§ Alıştırma tanımı
Antalya'yı anlatan metne göre Antalya'nın sahil şeridi kaç kilometredir?

§ Seçilmiş bölüm
.....

Son 30 yılını bir film şeridi gibi gözümün önüne getirdiğimde Antalya’nın ciddi anlamda yeşil dokusunu kaybettiğini söyleyebilirim.
Elbette bir deniz şehri olan, tarihi dokusuyla ön plana çıkan, 649 kilometre sahil şeridi ve güneşi olan Antalya’nın hızlı bir göç dalgasına maruz kalacağı belliydi.
Üstelik bir de turizm kimliğiyle çok daha fazla doğal doku tahribatı yaşayacağı tahmin ediliyordu.
Tahminlerin de üstünde hızlı bir şekilde nüfusu artan ve birer birer sembollerini kaybeden bir kent görüntüsü var şimdilerde…
Kötü bir planlama ile ve geleceğe göre hareket edilmeden, geleceğe göre kararlar alınmadan bu şehirde planlama sağlıklı bir şekilde gerçekleştirilmedi.

.....

§ Derlenen malzeme
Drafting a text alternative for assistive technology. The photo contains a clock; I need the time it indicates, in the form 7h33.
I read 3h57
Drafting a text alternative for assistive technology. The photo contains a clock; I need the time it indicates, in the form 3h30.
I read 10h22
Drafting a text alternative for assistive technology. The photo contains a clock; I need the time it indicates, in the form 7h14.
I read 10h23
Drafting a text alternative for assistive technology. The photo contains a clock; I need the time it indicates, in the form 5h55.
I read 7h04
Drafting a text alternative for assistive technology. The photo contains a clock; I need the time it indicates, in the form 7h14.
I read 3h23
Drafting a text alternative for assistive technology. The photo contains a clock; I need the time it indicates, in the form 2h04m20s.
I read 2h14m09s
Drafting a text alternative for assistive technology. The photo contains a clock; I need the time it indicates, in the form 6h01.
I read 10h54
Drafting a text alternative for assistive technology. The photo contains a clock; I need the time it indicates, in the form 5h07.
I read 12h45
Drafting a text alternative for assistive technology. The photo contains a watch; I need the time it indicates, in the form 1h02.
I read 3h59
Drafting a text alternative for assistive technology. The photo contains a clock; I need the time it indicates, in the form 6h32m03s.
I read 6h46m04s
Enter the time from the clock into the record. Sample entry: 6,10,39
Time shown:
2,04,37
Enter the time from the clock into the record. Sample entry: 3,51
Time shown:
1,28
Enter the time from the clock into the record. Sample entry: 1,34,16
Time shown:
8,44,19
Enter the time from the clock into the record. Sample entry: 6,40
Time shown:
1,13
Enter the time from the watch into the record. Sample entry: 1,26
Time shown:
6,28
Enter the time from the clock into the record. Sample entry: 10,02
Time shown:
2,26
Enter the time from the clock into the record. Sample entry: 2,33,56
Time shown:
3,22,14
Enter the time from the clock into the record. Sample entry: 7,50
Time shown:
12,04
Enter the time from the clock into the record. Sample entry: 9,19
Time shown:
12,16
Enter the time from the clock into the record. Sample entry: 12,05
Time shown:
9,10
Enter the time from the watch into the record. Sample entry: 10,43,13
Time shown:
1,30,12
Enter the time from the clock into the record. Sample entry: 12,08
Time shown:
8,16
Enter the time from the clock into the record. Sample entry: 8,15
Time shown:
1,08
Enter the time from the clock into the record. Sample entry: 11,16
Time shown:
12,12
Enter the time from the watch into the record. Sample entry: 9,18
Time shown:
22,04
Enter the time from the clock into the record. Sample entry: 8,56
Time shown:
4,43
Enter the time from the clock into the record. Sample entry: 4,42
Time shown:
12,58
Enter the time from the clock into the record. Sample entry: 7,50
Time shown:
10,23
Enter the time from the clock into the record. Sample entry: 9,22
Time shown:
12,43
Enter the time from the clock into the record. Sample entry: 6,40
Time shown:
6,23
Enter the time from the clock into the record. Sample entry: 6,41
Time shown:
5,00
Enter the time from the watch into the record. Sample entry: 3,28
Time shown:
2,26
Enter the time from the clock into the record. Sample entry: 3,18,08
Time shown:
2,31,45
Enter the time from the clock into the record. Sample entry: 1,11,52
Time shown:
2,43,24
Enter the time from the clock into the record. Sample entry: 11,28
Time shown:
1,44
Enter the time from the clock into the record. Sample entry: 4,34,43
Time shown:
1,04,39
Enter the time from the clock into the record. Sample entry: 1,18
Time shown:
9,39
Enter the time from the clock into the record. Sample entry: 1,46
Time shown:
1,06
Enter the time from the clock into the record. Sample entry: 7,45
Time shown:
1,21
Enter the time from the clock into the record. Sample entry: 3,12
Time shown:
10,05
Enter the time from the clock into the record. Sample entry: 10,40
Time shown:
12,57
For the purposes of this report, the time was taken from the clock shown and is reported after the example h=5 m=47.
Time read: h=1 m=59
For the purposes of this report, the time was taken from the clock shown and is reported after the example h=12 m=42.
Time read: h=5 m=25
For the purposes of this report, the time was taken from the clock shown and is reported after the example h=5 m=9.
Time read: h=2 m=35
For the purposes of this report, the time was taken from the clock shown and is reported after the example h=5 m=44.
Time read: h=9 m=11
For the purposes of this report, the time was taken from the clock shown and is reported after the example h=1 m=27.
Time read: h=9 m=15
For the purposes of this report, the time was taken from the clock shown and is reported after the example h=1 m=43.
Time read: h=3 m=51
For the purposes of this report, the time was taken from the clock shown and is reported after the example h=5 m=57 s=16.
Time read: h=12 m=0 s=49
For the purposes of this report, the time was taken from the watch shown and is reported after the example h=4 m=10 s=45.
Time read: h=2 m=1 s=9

.....

§ Tam cevap
649 kilometre.